PaleoFinder has the following depenencies:
| Software/Package | Version |
|---|---|
Python |
3.12.6 |
docopt |
0.6.2 |
bioptyhon |
1.84 |
pandas |
2.2.3 |
numpy |
2.1.1 |
taxopy |
0.13.0 |
| EMBOSS | 6.6.0 |
| BLAST | 2.16.0+ |
| Diamond | 2.1.9 |
| lalign36 | 36.3.8i |
To install the pipeline, frist clone this repository:
git clone https://github.com/etd530/PaleoFinder
Afterwards install dependencies using Conda:
cd PaleoFinder && conda env create -f environment.yml && conda activate paleofinder
This should install all the necessary dependencies to run the program. To verify the installation, run:
./paleofinder.py --help
You should see the help of the program. As an extra check, you can run:
tar -zxvf test_dataset.tgz && cd test_dataset && \
../paleofinder.py runall --proteins OrNV_proteins_subset.faa --genome venturia_canescens.bipaa.v1.subset.fna --blastp_db viral_proteins.dmnd --parent_taxid 1511852 --taxdb $PWD --diamond --outdir diamond_test > paleofinder.diamond.out 2>paleofinder.diamond.err && \
../paleofinder.py runall --proteins OrNV_proteins_subset.faa --genome venturia_canescens.bipaa.v1.subset.fna --blastp_db viral_proteins.faa --parent_taxid 1511852 --taxdb $PWD --outdir blastp_test > paleofinder.blastp.out 2>paleofinder.blastp.err
In order to run the pipeline you will need:
- The proteome of an organism you want to screen for, in FASTA format.
- The genome where you want to look for horizontal transfers of the organisms to which the proteome belongs, in FASTA format.

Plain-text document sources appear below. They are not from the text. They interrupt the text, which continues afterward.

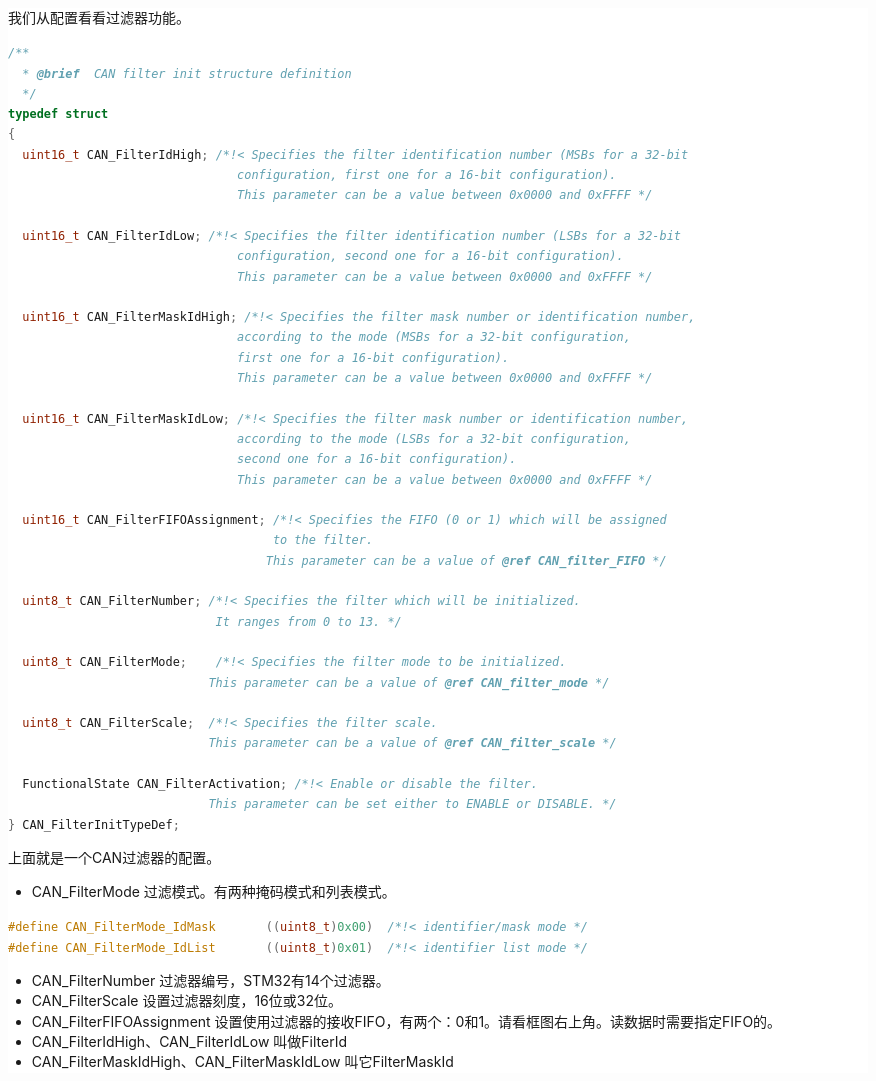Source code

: 我们从配置看看过滤器功能。
```c
/**
  * @brief  CAN filter init structure definition
  */
typedef struct
{
  uint16_t CAN_FilterIdHigh; /*!< Specifies the filter identification number (MSBs for a 32-bit
                                configuration, first one for a 16-bit configuration).
                                This parameter can be a value between 0x0000 and 0xFFFF */

  uint16_t CAN_FilterIdLow; /*!< Specifies the filter identification number (LSBs for a 32-bit
                                configuration, second one for a 16-bit configuration).
                                This parameter can be a value between 0x0000 and 0xFFFF */

  uint16_t CAN_FilterMaskIdHigh; /*!< Specifies the filter mask number or identification number,
                                according to the mode (MSBs for a 32-bit configuration,
                                first one for a 16-bit configuration).
                                This parameter can be a value between 0x0000 and 0xFFFF */

  uint16_t CAN_FilterMaskIdLow; /*!< Specifies the filter mask number or identification number,
                                according to the mode (LSBs for a 32-bit configuration,
                                second one for a 16-bit configuration).
                                This parameter can be a value between 0x0000 and 0xFFFF */

  uint16_t CAN_FilterFIFOAssignment; /*!< Specifies the FIFO (0 or 1) which will be assigned
                                     to the filter.
                                    This parameter can be a value of @ref CAN_filter_FIFO */

  uint8_t CAN_FilterNumber; /*!< Specifies the filter which will be initialized.
                             It ranges from 0 to 13. */

  uint8_t CAN_FilterMode;    /*!< Specifies the filter mode to be initialized.
                            This parameter can be a value of @ref CAN_filter_mode */

  uint8_t CAN_FilterScale;  /*!< Specifies the filter scale.
                            This parameter can be a value of @ref CAN_filter_scale */

  FunctionalState CAN_FilterActivation; /*!< Enable or disable the filter.
                            This parameter can be set either to ENABLE or DISABLE. */
} CAN_FilterInitTypeDef;
```
上面就是一个CAN过滤器的配置。
* CAN_FilterMode 过滤模式。有两种掩码模式和列表模式。
```c
#define CAN_FilterMode_IdMask       ((uint8_t)0x00)  /*!< identifier/mask mode */
#define CAN_FilterMode_IdList       ((uint8_t)0x01)  /*!< identifier list mode */
```
* CAN_FilterNumber 过滤器编号，STM32有14个过滤器。
* CAN_FilterScale 设置过滤器刻度，16位或32位。
* CAN_FilterFIFOAssignment 设置使用过滤器的接收FIFO，有两个：0和1。请看框图右上角。读数据时需要指定FIFO的。
* CAN_FilterIdHigh、CAN_FilterIdLow 叫做FilterId
* CAN_FilterMaskIdHigh、CAN_FilterMaskIdLow 叫它FilterMaskId
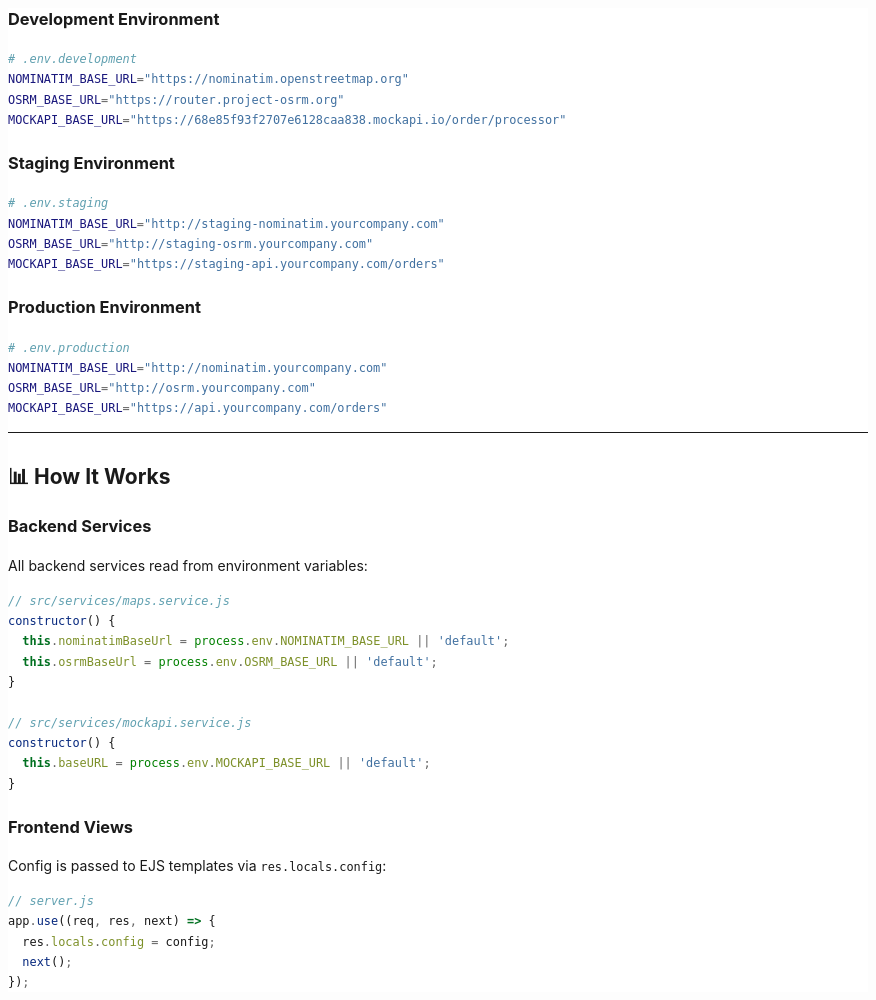 ### Development Environment

```bash
# .env.development
NOMINATIM_BASE_URL="https://nominatim.openstreetmap.org"
OSRM_BASE_URL="https://router.project-osrm.org"
MOCKAPI_BASE_URL="https://68e85f93f2707e6128caa838.mockapi.io/order/processor"
```

### Staging Environment

```bash
# .env.staging
NOMINATIM_BASE_URL="http://staging-nominatim.yourcompany.com"
OSRM_BASE_URL="http://staging-osrm.yourcompany.com"
MOCKAPI_BASE_URL="https://staging-api.yourcompany.com/orders"
```

### Production Environment

```bash
# .env.production
NOMINATIM_BASE_URL="http://nominatim.yourcompany.com"
OSRM_BASE_URL="http://osrm.yourcompany.com"
MOCKAPI_BASE_URL="https://api.yourcompany.com/orders"
```

---

## 📊 How It Works

### Backend Services

All backend services read from environment variables:

```javascript
// src/services/maps.service.js
constructor() {
  this.nominatimBaseUrl = process.env.NOMINATIM_BASE_URL || 'default';
  this.osrmBaseUrl = process.env.OSRM_BASE_URL || 'default';
}

// src/services/mockapi.service.js
constructor() {
  this.baseURL = process.env.MOCKAPI_BASE_URL || 'default';
}
```

### Frontend Views

Config is passed to EJS templates via `res.locals.config`:

```javascript
// server.js
app.use((req, res, next) => {
  res.locals.config = config;
  next();
});
```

- A sequence database and a taxonomy database against which validate the final hits. We recommend building a blast or diamond database from the NR database of NCBI and using the taxdump files from NCBI for the taxonomy, but you can use other ones if you want to. Note that for
diamond, you will also need the prot.accession2taxid to be able to use taxonomy IDs with the database. You can build the database as follows:
diamond makedb --in ../nr/nr.gz --db nr -p 20 --taxonmap prot.accession2taxid.FULL.gz --taxonnodes nodes.dmp --taxonnames names.dmp
Then the pipeline can be run as:
pseudogene_finder.py runall --proteins=<your_proteme_file> --genome=<your_genome_file> --blastp_db=<your_blastp_database> --parent_taxid=<taxid_of_your_target>
The --parent_taxid flag specifies the taxonomy ID of your organism of interest, which you can find in the NCBI Taxonomy database. For example, if you are looking for inerstions of a Nudivirus in a genome, you may use the taxonomy ID of Nudiviridae.